- INSTRUCTIONS TO FOLLOW: Return only the number of lines in the material below holding the string "evaluation".

- RECORDS PROVIDED:
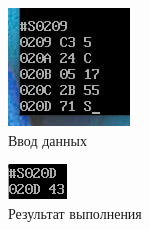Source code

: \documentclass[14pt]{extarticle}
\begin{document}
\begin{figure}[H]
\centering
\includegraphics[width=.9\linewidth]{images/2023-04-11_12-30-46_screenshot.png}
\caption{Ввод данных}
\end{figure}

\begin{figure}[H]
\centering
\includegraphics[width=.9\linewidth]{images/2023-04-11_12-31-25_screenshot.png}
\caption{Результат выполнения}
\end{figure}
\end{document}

* * *

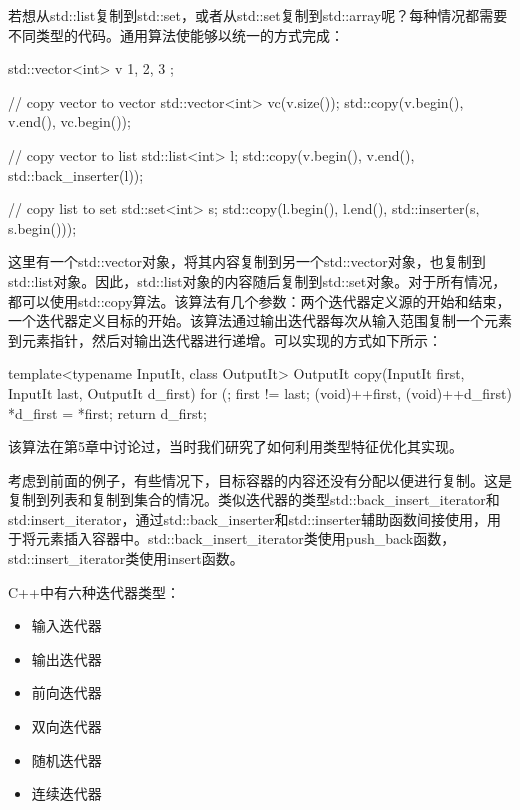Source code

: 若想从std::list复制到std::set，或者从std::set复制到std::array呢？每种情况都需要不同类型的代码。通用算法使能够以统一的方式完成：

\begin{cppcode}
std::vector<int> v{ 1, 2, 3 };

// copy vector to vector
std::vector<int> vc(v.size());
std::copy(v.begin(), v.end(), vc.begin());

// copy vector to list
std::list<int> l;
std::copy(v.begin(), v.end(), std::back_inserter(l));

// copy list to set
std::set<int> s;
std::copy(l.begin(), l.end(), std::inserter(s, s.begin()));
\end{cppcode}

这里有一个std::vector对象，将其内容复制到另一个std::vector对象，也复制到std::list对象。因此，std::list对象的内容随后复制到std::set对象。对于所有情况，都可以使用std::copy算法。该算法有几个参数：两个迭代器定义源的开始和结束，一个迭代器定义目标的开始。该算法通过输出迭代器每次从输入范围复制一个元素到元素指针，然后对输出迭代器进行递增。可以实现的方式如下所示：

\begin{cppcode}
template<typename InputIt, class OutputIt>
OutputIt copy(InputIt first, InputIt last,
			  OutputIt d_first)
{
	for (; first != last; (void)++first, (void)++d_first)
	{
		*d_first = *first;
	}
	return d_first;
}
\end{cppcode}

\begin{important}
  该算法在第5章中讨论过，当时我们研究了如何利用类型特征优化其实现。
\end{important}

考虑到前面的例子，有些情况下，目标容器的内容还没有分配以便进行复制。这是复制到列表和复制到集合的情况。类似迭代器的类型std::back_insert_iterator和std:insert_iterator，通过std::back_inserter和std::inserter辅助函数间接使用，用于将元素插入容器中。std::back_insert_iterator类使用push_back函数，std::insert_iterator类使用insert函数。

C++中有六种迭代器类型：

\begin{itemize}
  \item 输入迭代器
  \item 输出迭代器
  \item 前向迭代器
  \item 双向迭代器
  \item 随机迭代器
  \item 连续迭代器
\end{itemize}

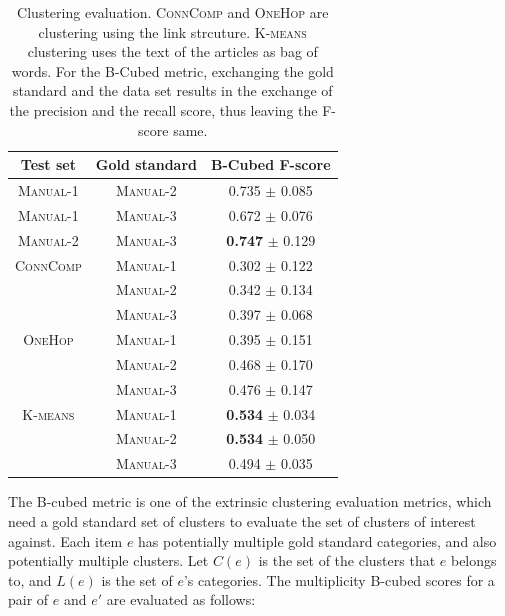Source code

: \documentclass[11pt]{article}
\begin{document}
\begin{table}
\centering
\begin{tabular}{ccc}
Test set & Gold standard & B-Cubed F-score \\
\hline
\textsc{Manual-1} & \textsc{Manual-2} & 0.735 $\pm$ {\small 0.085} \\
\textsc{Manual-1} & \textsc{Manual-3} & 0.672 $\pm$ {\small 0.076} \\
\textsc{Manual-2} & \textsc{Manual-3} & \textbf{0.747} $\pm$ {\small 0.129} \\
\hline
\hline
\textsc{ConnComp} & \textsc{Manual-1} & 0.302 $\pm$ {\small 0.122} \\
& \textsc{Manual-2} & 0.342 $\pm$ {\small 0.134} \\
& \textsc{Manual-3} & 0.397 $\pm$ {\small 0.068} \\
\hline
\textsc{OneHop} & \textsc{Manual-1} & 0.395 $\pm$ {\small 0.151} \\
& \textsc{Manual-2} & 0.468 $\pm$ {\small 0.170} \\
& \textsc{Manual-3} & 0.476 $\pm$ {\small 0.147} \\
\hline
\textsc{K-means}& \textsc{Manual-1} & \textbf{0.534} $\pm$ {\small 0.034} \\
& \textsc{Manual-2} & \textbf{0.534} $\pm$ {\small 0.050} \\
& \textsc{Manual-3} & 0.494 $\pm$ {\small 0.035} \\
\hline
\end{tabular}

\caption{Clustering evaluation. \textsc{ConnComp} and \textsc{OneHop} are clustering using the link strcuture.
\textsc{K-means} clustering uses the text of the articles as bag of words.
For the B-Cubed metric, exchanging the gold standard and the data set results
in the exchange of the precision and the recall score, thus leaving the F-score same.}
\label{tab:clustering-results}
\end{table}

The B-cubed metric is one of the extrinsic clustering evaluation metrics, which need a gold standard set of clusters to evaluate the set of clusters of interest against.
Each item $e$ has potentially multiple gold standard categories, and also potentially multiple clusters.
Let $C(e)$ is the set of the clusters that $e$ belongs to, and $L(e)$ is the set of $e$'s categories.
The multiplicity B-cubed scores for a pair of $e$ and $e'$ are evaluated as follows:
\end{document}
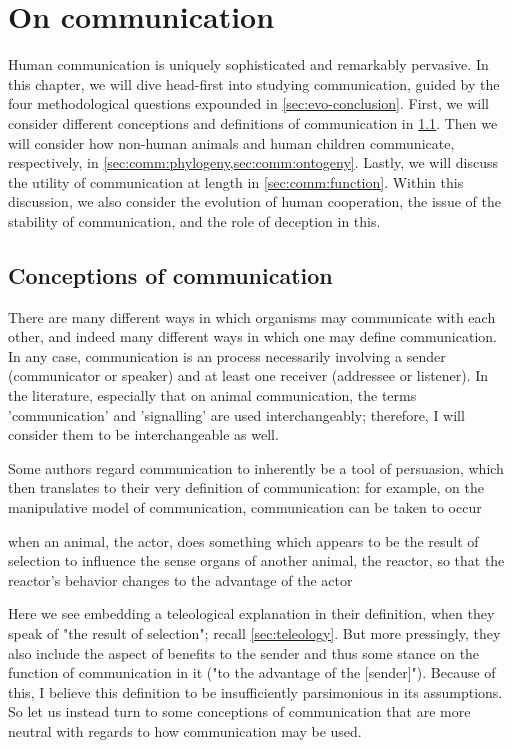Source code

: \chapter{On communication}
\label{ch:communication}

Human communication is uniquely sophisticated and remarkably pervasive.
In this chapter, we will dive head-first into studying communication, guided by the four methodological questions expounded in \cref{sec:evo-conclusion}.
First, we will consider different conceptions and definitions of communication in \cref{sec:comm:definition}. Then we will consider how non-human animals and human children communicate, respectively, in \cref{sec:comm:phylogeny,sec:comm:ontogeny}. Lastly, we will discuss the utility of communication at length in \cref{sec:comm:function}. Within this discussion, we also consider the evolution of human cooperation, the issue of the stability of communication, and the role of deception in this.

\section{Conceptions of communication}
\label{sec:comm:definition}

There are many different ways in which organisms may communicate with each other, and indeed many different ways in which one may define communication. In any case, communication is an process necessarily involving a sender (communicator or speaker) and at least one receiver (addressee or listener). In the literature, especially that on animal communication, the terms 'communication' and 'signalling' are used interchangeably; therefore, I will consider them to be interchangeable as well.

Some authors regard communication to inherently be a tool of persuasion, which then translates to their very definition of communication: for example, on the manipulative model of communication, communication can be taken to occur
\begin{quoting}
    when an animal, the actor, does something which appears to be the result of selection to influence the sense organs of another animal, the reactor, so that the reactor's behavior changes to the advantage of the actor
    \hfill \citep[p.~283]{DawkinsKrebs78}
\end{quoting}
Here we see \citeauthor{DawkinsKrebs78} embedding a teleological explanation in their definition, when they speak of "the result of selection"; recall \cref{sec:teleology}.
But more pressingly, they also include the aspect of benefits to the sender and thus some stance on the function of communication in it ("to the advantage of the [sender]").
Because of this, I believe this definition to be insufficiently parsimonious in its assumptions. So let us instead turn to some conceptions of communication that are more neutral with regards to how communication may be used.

- SOLUTION TO THIS PROBLEM: 2